» WHAT YOU ARE ASKED TO DO
Every line of the entries below from the one containing "is scheduled for debate on 5th August." to the one containing "The CCA committee", both ends included, must be written out exactly. No other line belongs in the answer.

» GIVEN DATA
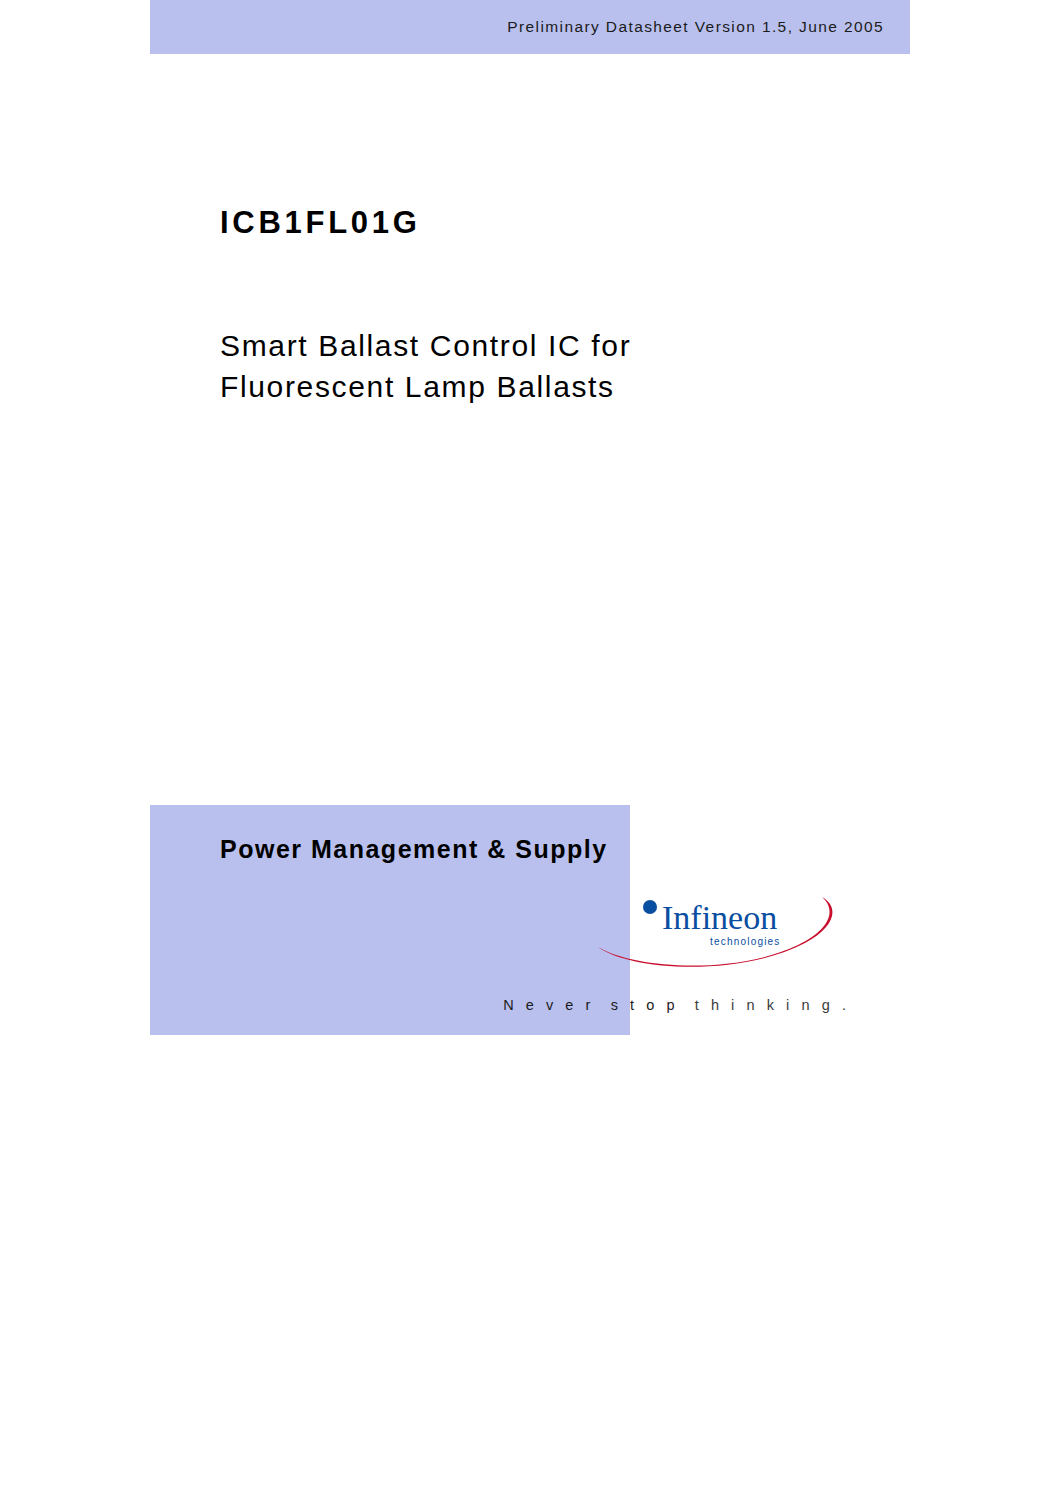Preliminary Datasheet Version 1.5, June 2005
ICB1FL01G
Smart Ballast Control IC for
Fluorescent Lamp Ballasts
Power Management & Supply
Infineon technologies Infineon technologies
N e v e r s t o p t h i n k i n g .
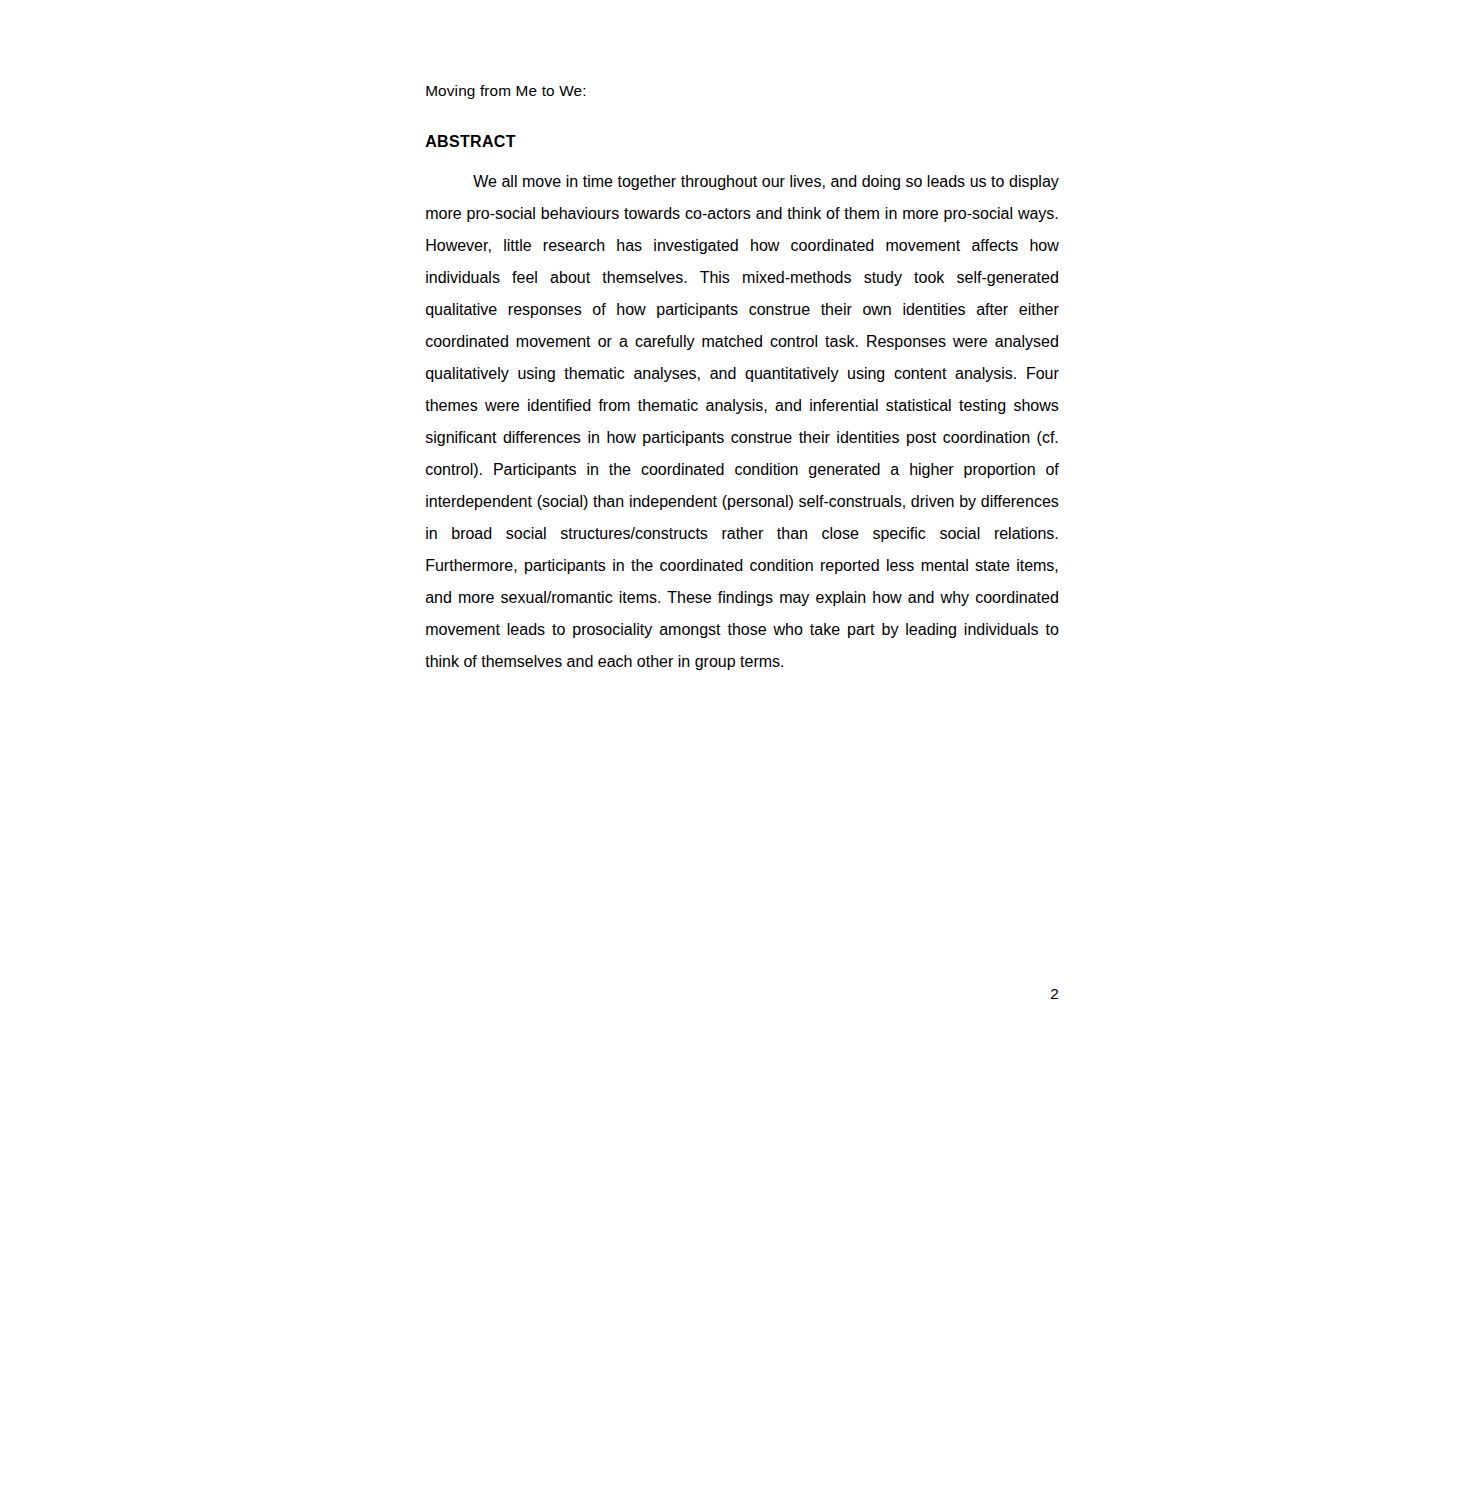Moving from Me to We:
ABSTRACT
We all move in time together throughout our lives, and doing so leads us to display more pro-social behaviours towards co-actors and think of them in more pro-social ways. However, little research has investigated how coordinated movement affects how individuals feel about themselves. This mixed-methods study took self-generated qualitative responses of how participants construe their own identities after either coordinated movement or a carefully matched control task. Responses were analysed qualitatively using thematic analyses, and quantitatively using content analysis. Four themes were identified from thematic analysis, and inferential statistical testing shows significant differences in how participants construe their identities post coordination (cf. control). Participants in the coordinated condition generated a higher proportion of interdependent (social) than independent (personal) self-construals, driven by differences in broad social structures/constructs rather than close specific social relations. Furthermore, participants in the coordinated condition reported less mental state items, and more sexual/romantic items. These findings may explain how and why coordinated movement leads to prosociality amongst those who take part by leading individuals to think of themselves and each other in group terms.
2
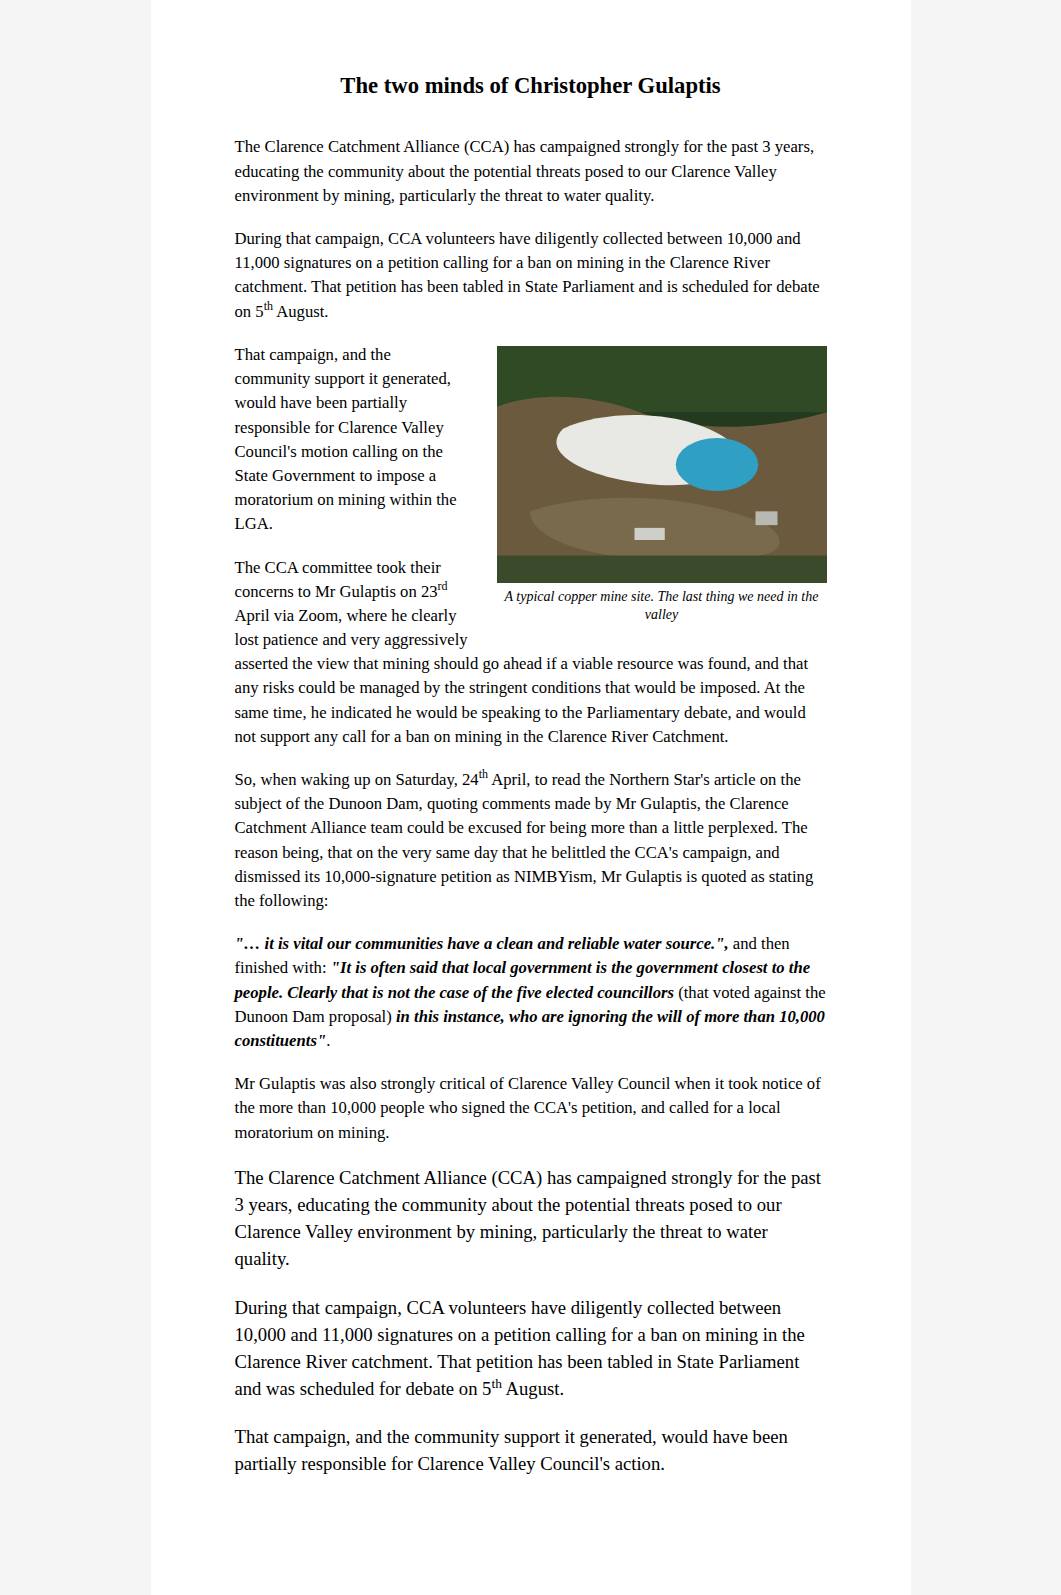The two minds of Christopher Gulaptis
The Clarence Catchment Alliance (CCA) has campaigned strongly for the past 3 years, educating the community about the potential threats posed to our Clarence Valley environment by mining, particularly the threat to water quality.
During that campaign, CCA volunteers have diligently collected between 10,000 and 11,000 signatures on a petition calling for a ban on mining in the Clarence River catchment. That petition has been tabled in State Parliament and is scheduled for debate on 5th August.
A typical copper mine site. The last thing we need in the valley
That campaign, and the community support it generated, would have been partially responsible for Clarence Valley Council's motion calling on the State Government to impose a moratorium on mining within the LGA.
The CCA committee took their concerns to Mr Gulaptis on 23rd April via Zoom, where he clearly lost patience and very aggressively asserted the view that mining should go ahead if a viable resource was found, and that any risks could be managed by the stringent conditions that would be imposed. At the same time, he indicated he would be speaking to the Parliamentary debate, and would not support any call for a ban on mining in the Clarence River Catchment.
So, when waking up on Saturday, 24th April, to read the Northern Star's article on the subject of the Dunoon Dam, quoting comments made by Mr Gulaptis, the Clarence Catchment Alliance team could be excused for being more than a little perplexed. The reason being, that on the very same day that he belittled the CCA's campaign, and dismissed its 10,000-signature petition as NIMBYism, Mr Gulaptis is quoted as stating the following:
"… it is vital our communities have a clean and reliable water source.", and then finished with: "It is often said that local government is the government closest to the people. Clearly that is not the case of the five elected councillors (that voted against the Dunoon Dam proposal) in this instance, who are ignoring the will of more than 10,000 constituents".
Mr Gulaptis was also strongly critical of Clarence Valley Council when it took notice of the more than 10,000 people who signed the CCA's petition, and called for a local moratorium on mining.
The Clarence Catchment Alliance (CCA) has campaigned strongly for the past 3 years, educating the community about the potential threats posed to our Clarence Valley environment by mining, particularly the threat to water quality.
During that campaign, CCA volunteers have diligently collected between 10,000 and 11,000 signatures on a petition calling for a ban on mining in the Clarence River catchment. That petition has been tabled in State Parliament and was scheduled for debate on 5th August.
That campaign, and the community support it generated, would have been partially responsible for Clarence Valley Council's action.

» ANSWER AREA
During that campaign, CCA volunteers have diligently collected between 10,000 and 11,000 signatures on a petition calling for a ban on mining in the Clarence River catchment. That petition has been tabled in State Parliament and is scheduled for debate on 5th August.
A typical copper mine site. The last thing we need in the valley
That campaign, and the community support it generated, would have been partially responsible for Clarence Valley Council's motion calling on the State Government to impose a moratorium on mining within the LGA.
The CCA committee took their concerns to Mr Gulaptis on 23rd April via Zoom, where he clearly lost patience and very aggressively asserted the view that mining should go ahead if a viable resource was found, and that any risks could be managed by the stringent conditions that would be imposed. At the same time, he indicated he would be speaking to the Parliamentary debate, and would not support any call for a ban on mining in the Clarence River Catchment.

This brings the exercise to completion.